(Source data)
-*-*-

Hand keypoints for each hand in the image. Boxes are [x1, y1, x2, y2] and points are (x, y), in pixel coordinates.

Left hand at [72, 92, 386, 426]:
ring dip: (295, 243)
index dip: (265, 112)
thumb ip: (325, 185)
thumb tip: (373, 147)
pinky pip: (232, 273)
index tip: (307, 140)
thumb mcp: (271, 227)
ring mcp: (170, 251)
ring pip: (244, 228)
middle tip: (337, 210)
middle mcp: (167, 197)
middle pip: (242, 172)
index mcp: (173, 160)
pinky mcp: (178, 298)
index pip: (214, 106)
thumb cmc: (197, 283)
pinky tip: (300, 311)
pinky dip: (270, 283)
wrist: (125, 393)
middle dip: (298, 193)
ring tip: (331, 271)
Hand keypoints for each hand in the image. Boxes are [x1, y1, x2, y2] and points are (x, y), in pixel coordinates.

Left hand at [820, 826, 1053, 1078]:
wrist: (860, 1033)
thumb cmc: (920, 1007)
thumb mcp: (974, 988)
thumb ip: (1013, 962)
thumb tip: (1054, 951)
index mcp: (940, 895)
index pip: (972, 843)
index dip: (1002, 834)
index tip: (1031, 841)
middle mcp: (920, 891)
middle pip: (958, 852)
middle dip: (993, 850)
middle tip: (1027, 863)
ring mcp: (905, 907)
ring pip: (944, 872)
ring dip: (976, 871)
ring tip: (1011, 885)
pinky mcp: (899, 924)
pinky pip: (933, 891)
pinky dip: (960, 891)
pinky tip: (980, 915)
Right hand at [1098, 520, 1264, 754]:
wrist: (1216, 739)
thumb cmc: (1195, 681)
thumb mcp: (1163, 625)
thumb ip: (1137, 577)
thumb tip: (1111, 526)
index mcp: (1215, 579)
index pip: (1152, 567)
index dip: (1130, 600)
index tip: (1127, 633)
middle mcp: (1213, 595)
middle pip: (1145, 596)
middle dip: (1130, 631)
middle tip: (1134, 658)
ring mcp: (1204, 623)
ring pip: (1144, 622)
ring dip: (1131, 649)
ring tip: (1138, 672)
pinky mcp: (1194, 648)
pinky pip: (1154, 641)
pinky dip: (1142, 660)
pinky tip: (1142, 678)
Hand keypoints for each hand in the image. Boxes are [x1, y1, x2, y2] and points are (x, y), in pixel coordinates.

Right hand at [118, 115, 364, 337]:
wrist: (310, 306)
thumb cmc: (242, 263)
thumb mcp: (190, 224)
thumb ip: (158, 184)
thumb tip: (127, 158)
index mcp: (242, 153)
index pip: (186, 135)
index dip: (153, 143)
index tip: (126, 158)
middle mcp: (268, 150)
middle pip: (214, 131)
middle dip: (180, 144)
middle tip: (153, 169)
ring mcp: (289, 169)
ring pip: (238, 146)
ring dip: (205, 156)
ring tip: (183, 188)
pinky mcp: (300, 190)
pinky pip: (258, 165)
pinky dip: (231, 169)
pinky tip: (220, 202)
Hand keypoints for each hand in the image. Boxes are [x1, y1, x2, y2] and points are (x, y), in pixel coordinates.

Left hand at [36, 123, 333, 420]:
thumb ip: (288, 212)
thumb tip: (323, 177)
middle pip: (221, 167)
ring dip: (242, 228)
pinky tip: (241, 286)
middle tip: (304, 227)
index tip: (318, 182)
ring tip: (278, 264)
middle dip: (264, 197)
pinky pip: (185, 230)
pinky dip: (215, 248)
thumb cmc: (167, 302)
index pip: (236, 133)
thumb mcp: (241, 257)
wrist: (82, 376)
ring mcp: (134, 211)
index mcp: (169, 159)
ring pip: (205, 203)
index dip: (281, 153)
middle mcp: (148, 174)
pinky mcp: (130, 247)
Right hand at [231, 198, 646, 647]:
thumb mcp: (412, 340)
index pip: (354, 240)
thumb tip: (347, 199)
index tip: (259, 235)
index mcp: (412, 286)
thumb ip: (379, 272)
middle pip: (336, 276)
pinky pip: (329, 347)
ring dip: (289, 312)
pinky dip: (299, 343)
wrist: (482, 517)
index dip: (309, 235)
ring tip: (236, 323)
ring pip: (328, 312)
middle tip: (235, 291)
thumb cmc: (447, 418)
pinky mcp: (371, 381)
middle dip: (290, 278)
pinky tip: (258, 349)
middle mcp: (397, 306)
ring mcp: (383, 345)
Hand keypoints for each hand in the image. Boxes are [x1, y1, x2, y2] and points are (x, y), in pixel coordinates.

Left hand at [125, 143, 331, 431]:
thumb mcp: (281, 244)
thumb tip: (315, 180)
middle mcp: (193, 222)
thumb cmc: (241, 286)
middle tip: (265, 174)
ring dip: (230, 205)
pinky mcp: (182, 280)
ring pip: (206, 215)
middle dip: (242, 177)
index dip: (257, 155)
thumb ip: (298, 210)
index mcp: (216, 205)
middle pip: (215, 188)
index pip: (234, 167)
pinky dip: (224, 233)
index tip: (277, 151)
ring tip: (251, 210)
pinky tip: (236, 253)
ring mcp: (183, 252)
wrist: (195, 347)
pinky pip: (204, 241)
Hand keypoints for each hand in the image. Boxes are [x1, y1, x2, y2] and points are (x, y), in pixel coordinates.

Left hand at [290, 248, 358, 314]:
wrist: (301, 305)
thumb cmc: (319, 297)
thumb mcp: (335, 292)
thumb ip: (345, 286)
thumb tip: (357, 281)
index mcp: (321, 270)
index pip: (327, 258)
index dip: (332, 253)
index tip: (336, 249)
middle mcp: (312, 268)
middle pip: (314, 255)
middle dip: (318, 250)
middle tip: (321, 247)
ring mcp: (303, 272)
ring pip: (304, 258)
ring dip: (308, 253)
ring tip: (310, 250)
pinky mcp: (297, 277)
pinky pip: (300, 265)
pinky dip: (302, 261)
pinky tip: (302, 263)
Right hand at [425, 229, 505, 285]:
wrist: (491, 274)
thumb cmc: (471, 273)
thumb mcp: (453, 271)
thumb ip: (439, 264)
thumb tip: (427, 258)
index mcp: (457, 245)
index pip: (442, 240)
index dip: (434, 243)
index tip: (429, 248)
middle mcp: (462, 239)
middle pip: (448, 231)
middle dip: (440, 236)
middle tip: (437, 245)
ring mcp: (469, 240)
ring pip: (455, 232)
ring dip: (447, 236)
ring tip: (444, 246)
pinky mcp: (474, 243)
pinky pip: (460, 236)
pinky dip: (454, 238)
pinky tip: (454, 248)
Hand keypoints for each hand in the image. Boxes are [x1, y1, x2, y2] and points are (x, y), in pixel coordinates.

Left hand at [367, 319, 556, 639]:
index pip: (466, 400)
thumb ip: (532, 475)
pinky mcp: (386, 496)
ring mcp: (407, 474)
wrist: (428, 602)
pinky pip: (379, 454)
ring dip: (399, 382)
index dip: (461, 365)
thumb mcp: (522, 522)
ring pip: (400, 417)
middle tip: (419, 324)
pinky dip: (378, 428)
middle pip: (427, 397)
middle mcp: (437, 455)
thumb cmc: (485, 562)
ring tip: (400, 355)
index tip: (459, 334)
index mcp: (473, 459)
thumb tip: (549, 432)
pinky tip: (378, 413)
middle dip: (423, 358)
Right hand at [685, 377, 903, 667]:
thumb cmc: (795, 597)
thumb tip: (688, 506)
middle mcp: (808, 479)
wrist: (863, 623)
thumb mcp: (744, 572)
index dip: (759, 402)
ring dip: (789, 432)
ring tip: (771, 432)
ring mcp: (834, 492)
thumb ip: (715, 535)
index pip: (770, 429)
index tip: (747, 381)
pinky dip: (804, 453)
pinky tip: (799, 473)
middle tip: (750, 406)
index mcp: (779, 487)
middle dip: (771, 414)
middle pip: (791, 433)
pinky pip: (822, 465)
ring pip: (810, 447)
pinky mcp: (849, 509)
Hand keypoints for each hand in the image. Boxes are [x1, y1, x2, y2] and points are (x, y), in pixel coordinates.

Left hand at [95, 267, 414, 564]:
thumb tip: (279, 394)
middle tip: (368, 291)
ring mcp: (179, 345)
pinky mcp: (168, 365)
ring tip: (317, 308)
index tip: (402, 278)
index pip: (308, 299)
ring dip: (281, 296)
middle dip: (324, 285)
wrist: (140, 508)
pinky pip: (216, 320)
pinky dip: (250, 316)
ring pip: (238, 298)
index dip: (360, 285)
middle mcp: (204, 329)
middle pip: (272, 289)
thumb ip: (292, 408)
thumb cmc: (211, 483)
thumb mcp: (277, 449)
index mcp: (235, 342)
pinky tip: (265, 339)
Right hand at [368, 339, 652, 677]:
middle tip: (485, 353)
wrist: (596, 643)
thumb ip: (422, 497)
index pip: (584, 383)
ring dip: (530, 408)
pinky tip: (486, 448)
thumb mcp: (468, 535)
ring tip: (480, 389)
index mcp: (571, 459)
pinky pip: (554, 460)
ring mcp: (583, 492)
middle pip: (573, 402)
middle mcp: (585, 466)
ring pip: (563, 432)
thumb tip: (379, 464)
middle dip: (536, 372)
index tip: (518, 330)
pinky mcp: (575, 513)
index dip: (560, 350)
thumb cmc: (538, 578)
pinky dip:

-*-*-

* **Exercise objective**
Going through the data above, return each line with the word "Left".

* **Output**
Left hand at [72, 92, 386, 426]:
Left hand at [820, 826, 1053, 1078]:
Left hand at [36, 123, 333, 420]:
Left hand at [125, 143, 331, 431]:
Left hand at [290, 248, 358, 314]:
Left hand at [367, 319, 556, 639]:
Left hand at [95, 267, 414, 564]:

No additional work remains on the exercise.